Somerville Housing Authority’s (SHA) Capen Court Redevelopment will breakground April 6, on the same day as the grand opening of the Visiting Nurse Association’s (VNA) assisted living project at 405 Alewife Brook Parkway in Somerville.
The two projects will offer the area’s senior and disabled residents the means to obtain housing and care previously available only in private senior communities.
When complete, Capen Court will provide 194 units of new affordable housing for an aging population that has few subsidized supportive and assisted-living alternatives.
"The Capen Court redevelopment represents the first time there’s been new affordable housing for seniors in Somerville in over 30 years," said Joe Macaluso, executive director of the Somerville Housing Authority.

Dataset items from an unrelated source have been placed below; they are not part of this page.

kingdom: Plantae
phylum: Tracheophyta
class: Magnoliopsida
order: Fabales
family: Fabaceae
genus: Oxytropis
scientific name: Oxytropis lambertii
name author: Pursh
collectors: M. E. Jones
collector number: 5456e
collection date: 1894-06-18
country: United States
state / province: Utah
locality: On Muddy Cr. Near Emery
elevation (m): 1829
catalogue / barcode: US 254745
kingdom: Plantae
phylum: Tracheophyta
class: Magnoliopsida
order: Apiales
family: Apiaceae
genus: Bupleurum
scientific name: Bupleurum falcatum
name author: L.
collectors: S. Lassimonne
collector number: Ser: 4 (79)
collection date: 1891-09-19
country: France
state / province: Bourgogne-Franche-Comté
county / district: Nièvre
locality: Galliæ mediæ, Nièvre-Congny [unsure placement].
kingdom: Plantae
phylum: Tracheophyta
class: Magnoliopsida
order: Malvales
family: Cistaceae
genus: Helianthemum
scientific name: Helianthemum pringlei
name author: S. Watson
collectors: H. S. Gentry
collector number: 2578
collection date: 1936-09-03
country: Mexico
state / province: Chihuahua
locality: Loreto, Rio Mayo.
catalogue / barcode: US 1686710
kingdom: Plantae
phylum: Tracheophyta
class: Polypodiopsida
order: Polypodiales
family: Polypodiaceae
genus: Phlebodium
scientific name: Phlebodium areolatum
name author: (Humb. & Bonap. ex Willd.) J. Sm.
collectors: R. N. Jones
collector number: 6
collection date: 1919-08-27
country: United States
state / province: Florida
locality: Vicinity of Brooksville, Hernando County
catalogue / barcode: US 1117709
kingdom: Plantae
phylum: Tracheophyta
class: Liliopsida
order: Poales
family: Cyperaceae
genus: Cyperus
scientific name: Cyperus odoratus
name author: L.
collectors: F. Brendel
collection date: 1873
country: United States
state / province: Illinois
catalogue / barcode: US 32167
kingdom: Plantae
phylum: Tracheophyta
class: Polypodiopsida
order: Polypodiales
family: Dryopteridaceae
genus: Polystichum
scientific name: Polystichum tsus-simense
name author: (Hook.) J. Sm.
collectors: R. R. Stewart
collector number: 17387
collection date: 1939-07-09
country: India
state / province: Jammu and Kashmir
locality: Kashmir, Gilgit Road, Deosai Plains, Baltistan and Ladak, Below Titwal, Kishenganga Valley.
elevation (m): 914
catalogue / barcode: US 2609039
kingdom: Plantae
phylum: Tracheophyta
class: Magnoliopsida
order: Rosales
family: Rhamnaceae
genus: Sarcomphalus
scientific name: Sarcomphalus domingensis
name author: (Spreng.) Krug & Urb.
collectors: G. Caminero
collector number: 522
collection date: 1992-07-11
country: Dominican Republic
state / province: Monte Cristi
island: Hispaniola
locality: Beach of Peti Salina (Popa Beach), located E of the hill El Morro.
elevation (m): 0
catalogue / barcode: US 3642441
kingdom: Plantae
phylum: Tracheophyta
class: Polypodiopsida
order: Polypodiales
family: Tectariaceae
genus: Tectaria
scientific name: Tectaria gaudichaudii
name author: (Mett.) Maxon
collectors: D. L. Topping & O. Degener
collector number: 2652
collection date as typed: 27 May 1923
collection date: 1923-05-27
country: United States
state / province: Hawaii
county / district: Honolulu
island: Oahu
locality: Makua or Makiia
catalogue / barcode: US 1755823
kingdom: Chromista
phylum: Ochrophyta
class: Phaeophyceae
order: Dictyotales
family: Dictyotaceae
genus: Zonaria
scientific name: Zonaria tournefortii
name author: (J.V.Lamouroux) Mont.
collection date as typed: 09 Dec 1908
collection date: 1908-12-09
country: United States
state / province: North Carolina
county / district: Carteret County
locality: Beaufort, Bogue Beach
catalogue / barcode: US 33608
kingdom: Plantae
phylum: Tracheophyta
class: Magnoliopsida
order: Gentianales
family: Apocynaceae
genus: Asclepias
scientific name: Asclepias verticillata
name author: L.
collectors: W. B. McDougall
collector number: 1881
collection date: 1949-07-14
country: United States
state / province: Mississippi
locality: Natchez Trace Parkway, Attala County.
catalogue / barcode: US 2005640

The continuing care community is the result of a partnership between the SHA and the Visiting Nurse Association, whose recently constructed 99-unit assisted living facility at Alewife Brook Parkway is adjacent to the SHA’s Capen Court site. Capen Court’s outmoded 64-unit, eight-building campus was razed in recent weeks to make way for the SHA’s modernized 95-unit three-story Capen senior building.
Funding for the $25-million Capen Court project, at a time when public housing funds are scarce, was obtained through the Massachusetts Department of Housing and Community Development (DHCD), the city of Somerville, and a collaboration of public and private investors including the Massachusetts Housing Partnership, MassDevelopment, Bank of America, Century Bank and Boston Capital.
The redevelopment of Capen Court represents one of the first examples in which so-called "mixed financing" has been used to create a major overhaul of state public housing.